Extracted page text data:
────
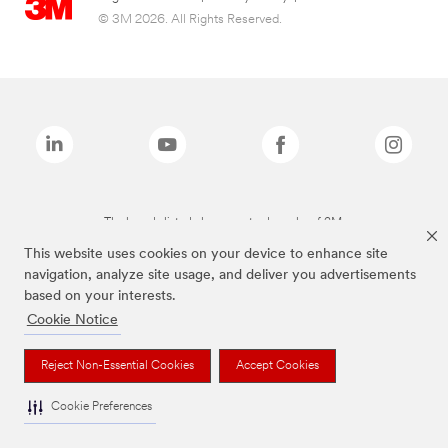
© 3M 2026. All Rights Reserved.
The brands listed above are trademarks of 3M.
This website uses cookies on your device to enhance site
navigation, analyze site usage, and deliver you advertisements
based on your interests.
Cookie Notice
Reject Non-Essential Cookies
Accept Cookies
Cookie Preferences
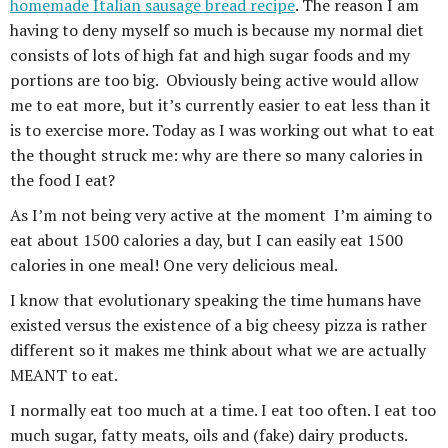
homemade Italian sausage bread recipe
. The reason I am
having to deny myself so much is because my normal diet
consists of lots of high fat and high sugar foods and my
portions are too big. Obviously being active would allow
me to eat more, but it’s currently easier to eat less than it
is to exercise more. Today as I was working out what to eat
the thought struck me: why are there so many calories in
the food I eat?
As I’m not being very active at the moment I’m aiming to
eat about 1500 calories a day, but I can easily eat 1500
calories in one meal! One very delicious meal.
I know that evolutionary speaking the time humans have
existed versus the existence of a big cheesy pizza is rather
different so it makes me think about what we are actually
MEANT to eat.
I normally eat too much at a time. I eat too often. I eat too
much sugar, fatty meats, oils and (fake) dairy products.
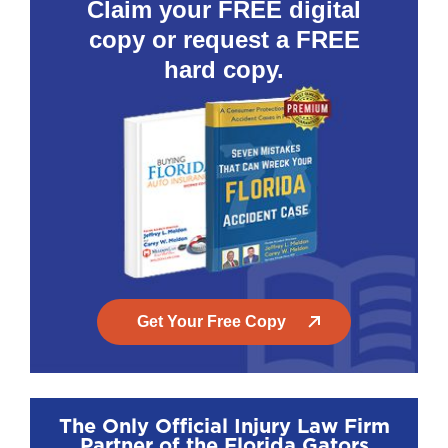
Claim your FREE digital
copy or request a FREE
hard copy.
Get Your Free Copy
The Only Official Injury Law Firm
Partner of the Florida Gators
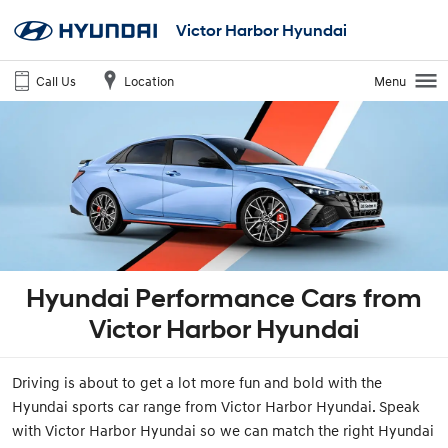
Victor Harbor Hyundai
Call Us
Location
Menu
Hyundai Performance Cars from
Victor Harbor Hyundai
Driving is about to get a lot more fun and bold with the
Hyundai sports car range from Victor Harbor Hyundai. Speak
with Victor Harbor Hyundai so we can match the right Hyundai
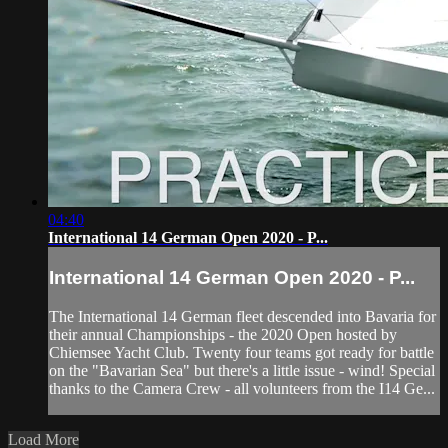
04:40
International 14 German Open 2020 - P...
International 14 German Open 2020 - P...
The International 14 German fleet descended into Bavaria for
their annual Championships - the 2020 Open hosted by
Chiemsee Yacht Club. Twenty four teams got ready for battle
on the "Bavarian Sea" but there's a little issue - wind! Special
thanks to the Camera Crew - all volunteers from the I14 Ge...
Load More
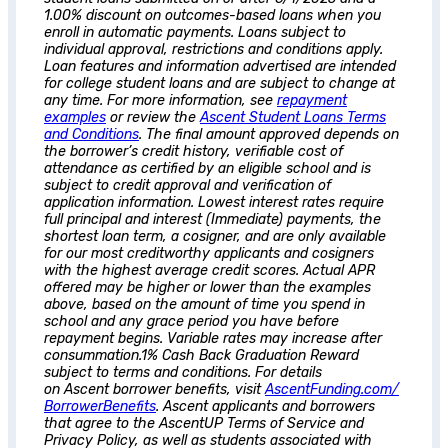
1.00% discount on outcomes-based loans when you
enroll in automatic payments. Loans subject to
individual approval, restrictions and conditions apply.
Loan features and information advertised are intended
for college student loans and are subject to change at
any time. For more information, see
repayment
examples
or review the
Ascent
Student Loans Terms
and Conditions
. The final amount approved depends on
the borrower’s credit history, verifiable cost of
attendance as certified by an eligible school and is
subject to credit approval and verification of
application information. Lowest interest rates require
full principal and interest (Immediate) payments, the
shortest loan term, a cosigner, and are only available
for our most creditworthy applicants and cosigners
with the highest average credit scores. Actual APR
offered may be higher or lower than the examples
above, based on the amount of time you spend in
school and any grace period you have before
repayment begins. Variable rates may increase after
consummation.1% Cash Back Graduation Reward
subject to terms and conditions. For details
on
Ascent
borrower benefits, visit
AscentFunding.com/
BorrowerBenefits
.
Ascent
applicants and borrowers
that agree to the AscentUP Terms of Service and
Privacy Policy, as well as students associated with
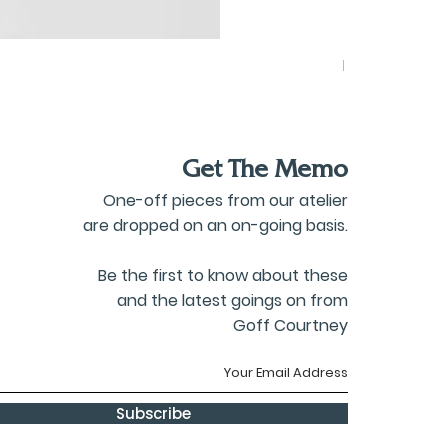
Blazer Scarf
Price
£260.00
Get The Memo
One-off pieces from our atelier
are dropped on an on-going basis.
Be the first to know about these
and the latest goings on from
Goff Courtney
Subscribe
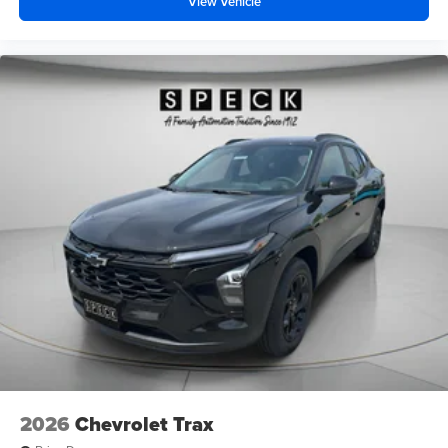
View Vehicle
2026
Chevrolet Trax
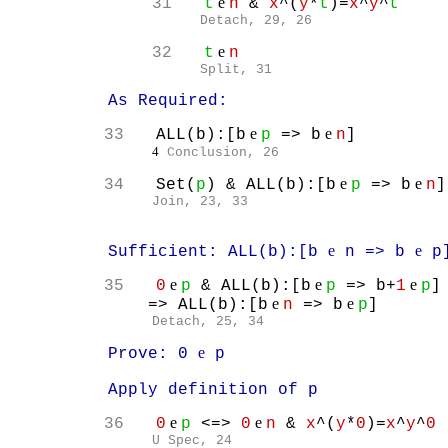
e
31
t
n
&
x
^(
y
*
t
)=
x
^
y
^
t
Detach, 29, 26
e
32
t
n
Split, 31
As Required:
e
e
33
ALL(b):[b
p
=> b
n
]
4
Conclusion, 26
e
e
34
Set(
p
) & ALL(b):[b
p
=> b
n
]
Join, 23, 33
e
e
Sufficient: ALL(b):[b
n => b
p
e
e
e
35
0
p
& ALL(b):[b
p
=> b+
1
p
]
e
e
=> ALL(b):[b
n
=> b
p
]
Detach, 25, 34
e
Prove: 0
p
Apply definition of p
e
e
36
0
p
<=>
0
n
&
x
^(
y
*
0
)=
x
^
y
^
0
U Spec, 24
────
**GOAL OF THE EXERCISE**.
Look through the records for the string "from". Copy every line that has it.

**SOLUTION TO THE PROBLEM**.
Hyundai Performance Cars from
Hyundai sports car range from Victor Harbor Hyundai. Speak
thanks to the Camera Crew - all volunteers from the I14 Ge...
One-off pieces from our atelier
and the latest goings on from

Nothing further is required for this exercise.